Research shows chronically absent students perform worse in school, graduate at lower rates, and have lower social engagement. There is even evidence that other students suffer from having chronically absent classmates, as teachers focus more attention on keeping the often-absent students up to speed.
“Even before the pandemic, we knew that students who were affected most by chronic absence were higher-poverty students,” Chang said. “They had the least resources to make up for the lost learning opportunities.”
The pandemic worked as a tempest against efforts to keep Boston’s adolescents on track, said Neil Sullivan, the executive director of the Boston Private Industry Council, which partners with the school district on the “re-engagement center” for students who have dropped out or are chronically absent.
“Adolescence itself has always been a personal hurricane of sorts,” Sullivan said. “When you add this level of oppressive disease in the community, relatives getting sick and dying, huge economic impacts, it becomes very hard to focus on something as routine as going to school. That’s as undeniable as a hurricane.”
Chang said researchers usually cite four causes of chronic absenteeism: barriers to getting to school, like illness and transportation; aversion to school; lack of engagement in school; and misconceptions about attendance rules.
All four were exacerbated by the pandemic, she said. The pandemic raised practical barriers, led to worse school climates, and made it harder to build connections with students. Many families didn’t realize that even though quarantines were required, those missed weeks were still important.

→ EXERCISE AIM
Retype the passage on chronic student absence in full, word for word. Rely only on the text for your work here.

→ SOURCE MATERIAL

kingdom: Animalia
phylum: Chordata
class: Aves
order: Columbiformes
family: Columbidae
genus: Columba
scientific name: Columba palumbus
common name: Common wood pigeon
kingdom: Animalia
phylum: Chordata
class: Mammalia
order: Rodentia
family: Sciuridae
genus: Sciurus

---

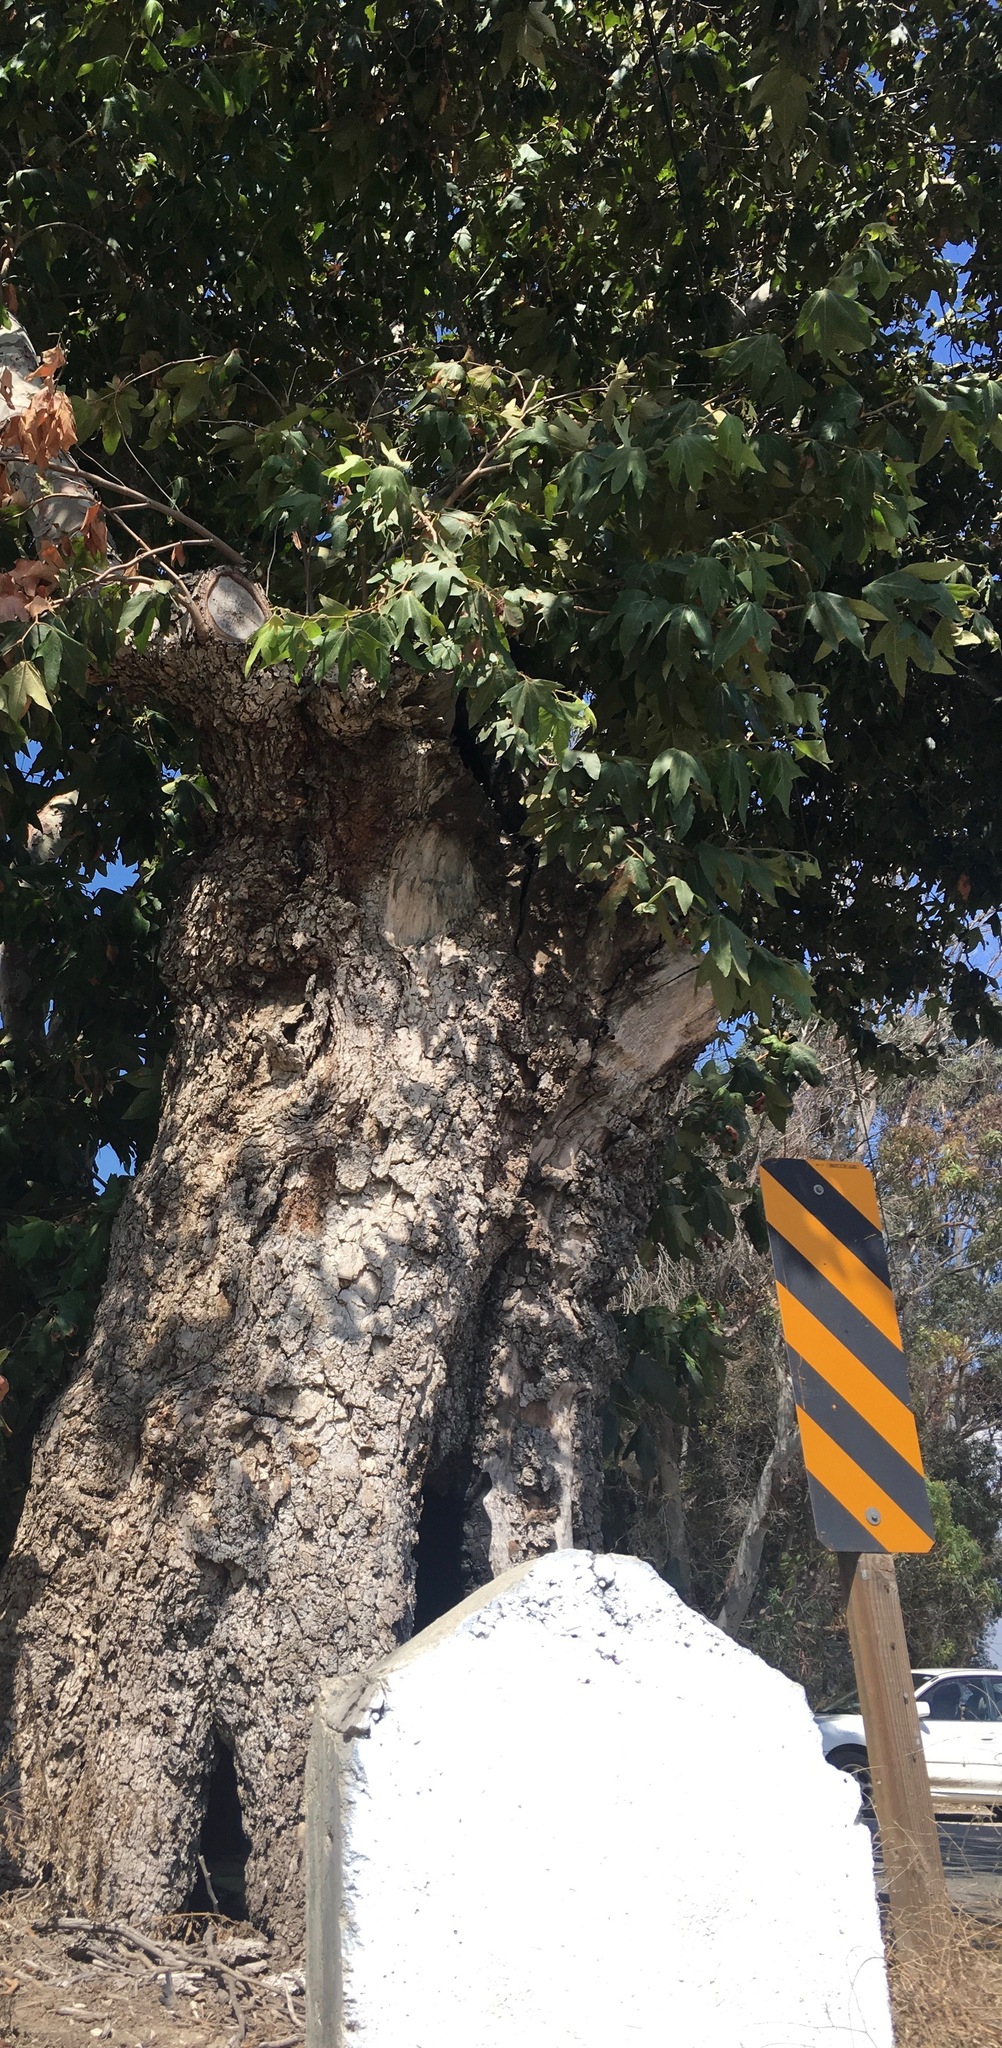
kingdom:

→ OUTPUT OF THE EXERCISE
Research shows chronically absent students perform worse in school, graduate at lower rates, and have lower social engagement. There is even evidence that other students suffer from having chronically absent classmates, as teachers focus more attention on keeping the often-absent students up to speed.
“Even before the pandemic, we knew that students who were affected most by chronic absence were higher-poverty students,” Chang said. “They had the least resources to make up for the lost learning opportunities.”
The pandemic worked as a tempest against efforts to keep Boston’s adolescents on track, said Neil Sullivan, the executive director of the Boston Private Industry Council, which partners with the school district on the “re-engagement center” for students who have dropped out or are chronically absent.
“Adolescence itself has always been a personal hurricane of sorts,” Sullivan said. “When you add this level of oppressive disease in the community, relatives getting sick and dying, huge economic impacts, it becomes very hard to focus on something as routine as going to school. That’s as undeniable as a hurricane.”
Chang said researchers usually cite four causes of chronic absenteeism: barriers to getting to school, like illness and transportation; aversion to school; lack of engagement in school; and misconceptions about attendance rules.
All four were exacerbated by the pandemic, she said. The pandemic raised practical barriers, led to worse school climates, and made it harder to build connections with students. Many families didn’t realize that even though quarantines were required, those missed weeks were still important.